The Chung Sen bukan wartawan tapi pesuruh gedung bioskop. Tugasnya mengantar materi iklan untuk koran-koran di Surabaya. Lama-lama The paham rahasia bikin surat kabar.

The berpikir, lebih baik bikin koran sendiri ketimbang terus-terusan jadi tukang antar materi iklan ke koran-koran. Mentaliteit khas orang Tionghoa umumnya yang lebih suka jadi juragan atau laopan ketimbang jadi karyawan atau buruh atau pegawai.

Lalu bikin koran sendiri. Java Post. Koran harian berbahasa Melajoe Tionghoa. Terbit perdana pada 1 Juli 1949. 

Java Post ganti nama jadi Djawa Post. Ganti lagi jadi Djawa Pos. Kemudian Jawa Pos. Sampai hari ini. 

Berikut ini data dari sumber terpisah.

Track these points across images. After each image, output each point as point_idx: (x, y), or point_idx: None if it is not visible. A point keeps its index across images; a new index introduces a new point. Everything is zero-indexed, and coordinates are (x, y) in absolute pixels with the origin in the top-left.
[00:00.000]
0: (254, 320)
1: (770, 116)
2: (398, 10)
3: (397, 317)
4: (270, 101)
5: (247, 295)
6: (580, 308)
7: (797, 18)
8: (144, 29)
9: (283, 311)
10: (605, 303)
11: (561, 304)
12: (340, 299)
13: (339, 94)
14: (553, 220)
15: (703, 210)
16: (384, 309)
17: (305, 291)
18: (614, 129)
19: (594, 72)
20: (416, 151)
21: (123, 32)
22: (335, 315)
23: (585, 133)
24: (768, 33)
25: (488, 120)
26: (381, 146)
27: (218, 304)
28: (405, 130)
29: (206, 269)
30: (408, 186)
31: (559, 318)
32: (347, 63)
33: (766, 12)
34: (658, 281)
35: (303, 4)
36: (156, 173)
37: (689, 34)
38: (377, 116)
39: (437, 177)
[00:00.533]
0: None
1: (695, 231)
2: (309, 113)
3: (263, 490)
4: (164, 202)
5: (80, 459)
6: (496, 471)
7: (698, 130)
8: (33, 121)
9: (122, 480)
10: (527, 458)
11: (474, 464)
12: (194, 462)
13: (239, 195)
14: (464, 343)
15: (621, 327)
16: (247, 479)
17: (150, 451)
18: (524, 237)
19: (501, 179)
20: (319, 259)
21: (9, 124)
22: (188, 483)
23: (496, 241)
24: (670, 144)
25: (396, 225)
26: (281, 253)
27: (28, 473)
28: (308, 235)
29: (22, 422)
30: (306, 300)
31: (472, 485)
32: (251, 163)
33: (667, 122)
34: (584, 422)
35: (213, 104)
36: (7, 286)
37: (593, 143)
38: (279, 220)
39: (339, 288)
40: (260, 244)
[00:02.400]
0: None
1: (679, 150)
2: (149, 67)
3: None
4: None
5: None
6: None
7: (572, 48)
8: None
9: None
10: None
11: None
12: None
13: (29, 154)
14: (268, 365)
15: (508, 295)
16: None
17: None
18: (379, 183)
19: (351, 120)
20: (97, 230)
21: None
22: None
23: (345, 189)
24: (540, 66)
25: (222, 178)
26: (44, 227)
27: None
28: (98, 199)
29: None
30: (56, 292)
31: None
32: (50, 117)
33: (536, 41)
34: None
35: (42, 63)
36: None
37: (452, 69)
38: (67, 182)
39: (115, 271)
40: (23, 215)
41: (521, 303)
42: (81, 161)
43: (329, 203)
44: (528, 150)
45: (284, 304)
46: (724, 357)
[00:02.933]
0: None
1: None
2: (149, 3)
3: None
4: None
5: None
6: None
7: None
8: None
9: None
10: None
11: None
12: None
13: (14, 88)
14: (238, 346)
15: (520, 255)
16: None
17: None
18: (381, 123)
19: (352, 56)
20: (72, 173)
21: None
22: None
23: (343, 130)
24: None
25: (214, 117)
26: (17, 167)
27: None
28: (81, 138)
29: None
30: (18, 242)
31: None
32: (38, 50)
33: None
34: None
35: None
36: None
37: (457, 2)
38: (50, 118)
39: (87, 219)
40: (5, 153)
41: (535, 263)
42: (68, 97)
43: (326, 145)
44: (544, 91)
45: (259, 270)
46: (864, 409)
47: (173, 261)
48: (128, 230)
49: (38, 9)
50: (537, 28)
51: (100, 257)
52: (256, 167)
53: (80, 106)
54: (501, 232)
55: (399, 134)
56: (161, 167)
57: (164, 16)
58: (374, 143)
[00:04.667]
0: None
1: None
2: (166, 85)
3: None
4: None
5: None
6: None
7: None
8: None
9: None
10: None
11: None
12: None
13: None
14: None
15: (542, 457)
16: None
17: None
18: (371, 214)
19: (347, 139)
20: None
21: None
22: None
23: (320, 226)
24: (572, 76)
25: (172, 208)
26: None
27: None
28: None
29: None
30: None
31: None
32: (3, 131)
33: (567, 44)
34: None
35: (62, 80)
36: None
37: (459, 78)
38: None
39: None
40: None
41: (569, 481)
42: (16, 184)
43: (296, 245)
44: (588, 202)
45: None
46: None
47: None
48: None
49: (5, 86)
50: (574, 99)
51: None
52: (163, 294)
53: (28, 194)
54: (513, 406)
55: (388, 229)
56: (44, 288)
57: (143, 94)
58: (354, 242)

Oom The punya anak sekolah di Inggris. Oom makin tua. Tak ada anak atau keluarga yang meneruskan. Akhirnya Jawa Pos diambil alih manajemen majalah Tempo, PT Grafity Press. Sejak 5 April 1982.

Koresponden Tempo di Jatim Dahlan Iskan ditugaskan sebagai pimpinan Jawa Pos. Kerja keras untuk menghidupkan koran lawas yang hampir mati. Oplahnya cuma sebecak alias di bawah 3.000.

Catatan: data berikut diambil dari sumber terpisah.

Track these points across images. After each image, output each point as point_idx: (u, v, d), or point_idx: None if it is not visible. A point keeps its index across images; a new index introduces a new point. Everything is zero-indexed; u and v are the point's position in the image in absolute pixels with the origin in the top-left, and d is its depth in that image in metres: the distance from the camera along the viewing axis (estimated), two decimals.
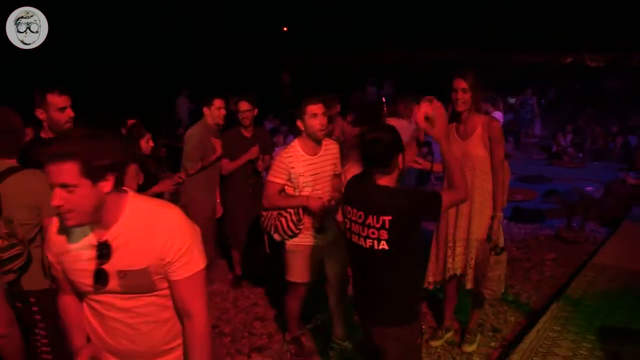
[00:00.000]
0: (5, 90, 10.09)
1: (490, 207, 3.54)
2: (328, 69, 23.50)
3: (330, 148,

Cerita selanjutnya, Anda sudah tahu. Jawa Pos jadi besar. Punya anak cucu di mana-mana. Dan masih hidup sampai sekarang. Di era digital. Ketika banyak media cetak mati.

"Koran tak boleh mati," kata Ketua Dewan Pers Azyumardi Azra.

Selamat hari jadi ke-73, Jawa Pos!

3 komentar:

  1. Oom The pendiri koran Java Post. Gara2 pernah membaca cersil nya Kho Ping Hoo, maka saya jadi tahu marga tionghoa The adalah identis dengan marga Zheng, 郑. Kho Ping Hoo menyebut nama Admiral Zheng He dengan istilah Hokkien The Ho.
    Kalau ada nama Dahlan Iskan, otak saya melayang ke Tucuxi. Vision dan Mission untuk memulai mengembangkan kendaraan bertenaga listrik, memang sangat tepat. Mengapa Tucuxi, dan juga proyek Gatotkoco dari IPTN berakhir kegagalan ? Saya kira karena manusia yang membuat nya tidak mau belajar secara step by step.
    Lupa pepatah ilmu padi, makin berisi semakin menunduk.
    " Koran tidak boleh mati ". Oke lah, boleh dibaca, tapi jangan dipercaya mentah-mentah. Di desa-desa Eropa, di musim panas, di tempat2 yang teduh, selalu ada bangku kayu panjang, disana tempat ibu2 dan nenek2 ngerumpi, ngobrol ngalor ngidul, sambil ngerasani orang2 di sekitarnya dan mengkritisi pemerintah.
    Selalu terjadi pertanyaan : Woher weisst du das ? Kamu tahu itu darimana ? Jawab nya selalu: Von der Zeitung ! Dari Koran !
    Ya, ya, kalau tercantum di Koran, doeloe itoe, biasanya "benar adanya" ! Tetapi zaman sekarang, isi koran di Eropa, tergantung dari dikte Washington, walaupun diktatnya dari si tua pikun, atau perempuan2 eropa yang seumur hidup hanya pernah bekerja sebagai politisi.
    Profesi politisi artinya seumur hidup hanya belajar dan bekerja sebagai pembual.

    BalasHapus
    Balasan
    1. Kita haturken diperbanyak terima kasih atas siansen punya komentar dan apresiasi untuk tuan The serta perkembangan koran zeitung berikut para politikus pembual.

      Hapus
    2. Kirim salam untuk ibu Angela di Jerman yg seumur hidup jadi politikus kanselir. Mungkin beliau tidak membual sepanjang hayat.